Suddenly, a white pickup truck flies by me, horn honking, driver cussing up a storm. Shocked, I want to find out why he’s so upset, so I beckon him to stop. Not sure that was a good idea. He thought I was flipping him off.
Stop he does, with a skid. Well, now I’ve done it. I’m relieved he’s getting out of the truck because that means he’s not going to slam his truck into reverse and run over me. But of course he could have a gun. I know, I write a web log about such events. Recalling Coach Carter from seventh grade, I choose offense as the best defense and walk toward him. He stops walking but not swearing. Then I learn I’m an idiot for walking in front of him and, worse, a *@9%@* for flipping him off.
I attempt to explain that I had no intention of upsetting him. Yes, call me conciliatory. It turns out that when people are in the throes of anger, they are really bad listeners. He didn’t hear a word, and I stood my ground, one sick man looking down the block to another. What was his sickness? One cannot be sure of much except that he was definitely sick of me.

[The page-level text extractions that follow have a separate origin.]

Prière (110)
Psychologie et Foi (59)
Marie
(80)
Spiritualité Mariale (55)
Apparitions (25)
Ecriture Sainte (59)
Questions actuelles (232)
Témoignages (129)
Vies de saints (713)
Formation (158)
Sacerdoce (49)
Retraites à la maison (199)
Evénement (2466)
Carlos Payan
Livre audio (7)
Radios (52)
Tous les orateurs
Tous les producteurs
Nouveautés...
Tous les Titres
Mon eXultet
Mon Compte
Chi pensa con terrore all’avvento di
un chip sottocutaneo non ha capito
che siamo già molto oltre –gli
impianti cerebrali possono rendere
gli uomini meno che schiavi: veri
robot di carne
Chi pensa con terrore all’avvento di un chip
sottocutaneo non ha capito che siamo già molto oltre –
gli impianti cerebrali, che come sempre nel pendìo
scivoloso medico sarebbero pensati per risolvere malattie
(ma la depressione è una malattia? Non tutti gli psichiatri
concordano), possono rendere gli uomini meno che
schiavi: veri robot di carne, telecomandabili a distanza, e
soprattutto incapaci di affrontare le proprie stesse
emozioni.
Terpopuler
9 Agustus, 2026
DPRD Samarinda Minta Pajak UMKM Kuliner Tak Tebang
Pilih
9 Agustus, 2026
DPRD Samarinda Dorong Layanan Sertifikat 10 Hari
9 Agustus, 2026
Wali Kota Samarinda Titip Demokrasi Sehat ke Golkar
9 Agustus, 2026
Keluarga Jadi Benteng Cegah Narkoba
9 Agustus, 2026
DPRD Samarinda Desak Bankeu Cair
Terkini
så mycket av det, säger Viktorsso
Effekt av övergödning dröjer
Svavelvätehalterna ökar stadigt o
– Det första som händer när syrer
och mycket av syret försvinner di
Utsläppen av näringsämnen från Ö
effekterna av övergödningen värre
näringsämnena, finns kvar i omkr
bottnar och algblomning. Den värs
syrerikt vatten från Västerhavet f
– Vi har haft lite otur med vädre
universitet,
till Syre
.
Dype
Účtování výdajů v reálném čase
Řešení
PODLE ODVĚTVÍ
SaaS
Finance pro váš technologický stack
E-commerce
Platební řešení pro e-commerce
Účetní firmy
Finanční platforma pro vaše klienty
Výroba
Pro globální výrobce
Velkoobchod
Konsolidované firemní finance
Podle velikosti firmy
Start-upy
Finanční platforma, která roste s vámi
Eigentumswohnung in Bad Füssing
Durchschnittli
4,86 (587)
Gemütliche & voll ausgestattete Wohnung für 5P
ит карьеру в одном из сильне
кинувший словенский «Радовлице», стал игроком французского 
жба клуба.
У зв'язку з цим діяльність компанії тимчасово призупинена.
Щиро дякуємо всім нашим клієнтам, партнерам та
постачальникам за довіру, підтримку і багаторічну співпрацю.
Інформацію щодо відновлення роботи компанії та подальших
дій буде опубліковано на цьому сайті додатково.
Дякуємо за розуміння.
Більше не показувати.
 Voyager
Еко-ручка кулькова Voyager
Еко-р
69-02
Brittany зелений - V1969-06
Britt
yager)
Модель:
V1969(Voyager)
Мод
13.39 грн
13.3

I didn’t take it too personally. He was, after all, scared. Mothers and fathers yell at their children all the time when they think the children are doing something dangerous. The children are sure the parents are mad at them. It’s only concern in emotional overdrive. Same with him. He hated the idea that he almost hit (someone as valuable as) me as he sped down the narrow street.
Perhaps he’s not filled with mother-love for me. Still, as he drives away I believe he will be thinking at some point in the day about the power differential between his 2-ton truck and my 180-pound body. That, at least, is how I envision him.